Bookworm, writer, radio host—I blog about history, fiction, and publishing in the Internet Age. You can find the full blog on my website. This space is for books.

Mughals, not Vikings!

Raiders from the North: Empire of the Moghul - Alex Rutherford

I have read earlier accounts of the life of Babur, king of Ferghana and first Mughal emperor of Hindustan (India), but other than Babur's own, remarkably fresh and candid but incomplete account, this is by far the best.

 

Babur inherited his kingdom at the age of twelve and lost it before he turned fifteen. He took Samarkand, the center of his ancestor Timur's (better known in the West as Tamerlane) empire, three times,only to lose it a few months later. Yet he refused to accept defeat, conquering and holding Kabul, then northern Hindustan, which his descendants ruled for the next 400+ years.

 

I loved the sensory detail and the fidelity to Babur's memoirs, the author's filling in of the many gaps in Babur's story.

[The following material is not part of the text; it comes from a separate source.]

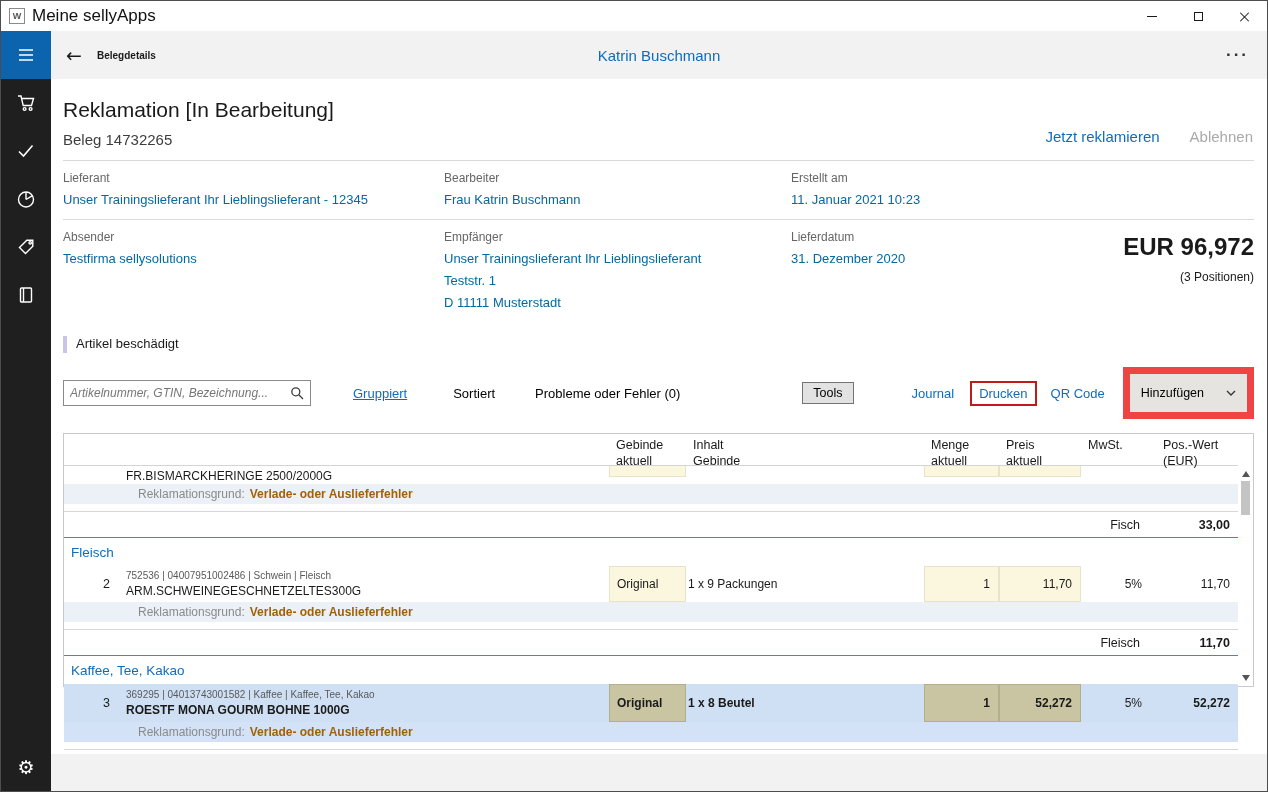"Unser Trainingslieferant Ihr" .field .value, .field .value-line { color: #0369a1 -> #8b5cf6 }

As a novelist, I did note that the reliance on the life of a historical person—and a very articulate one, at that—hems the author in, in a sense. The story continues past the point where a wholly invented novel would normally end, and Babur's reasons for leaving a place he loves to continue his quest for glory are not (to me) perfectly clear, despite the efforts made to explain them. It may be an inability on my part to project myself into the past. I would also have liked to see more of Babur's wives and his remarkable daughter Gulbadan, who has left an articulate, candid memoir of her own.

 

On the whole, though, this book is a real achievement—well worth reading.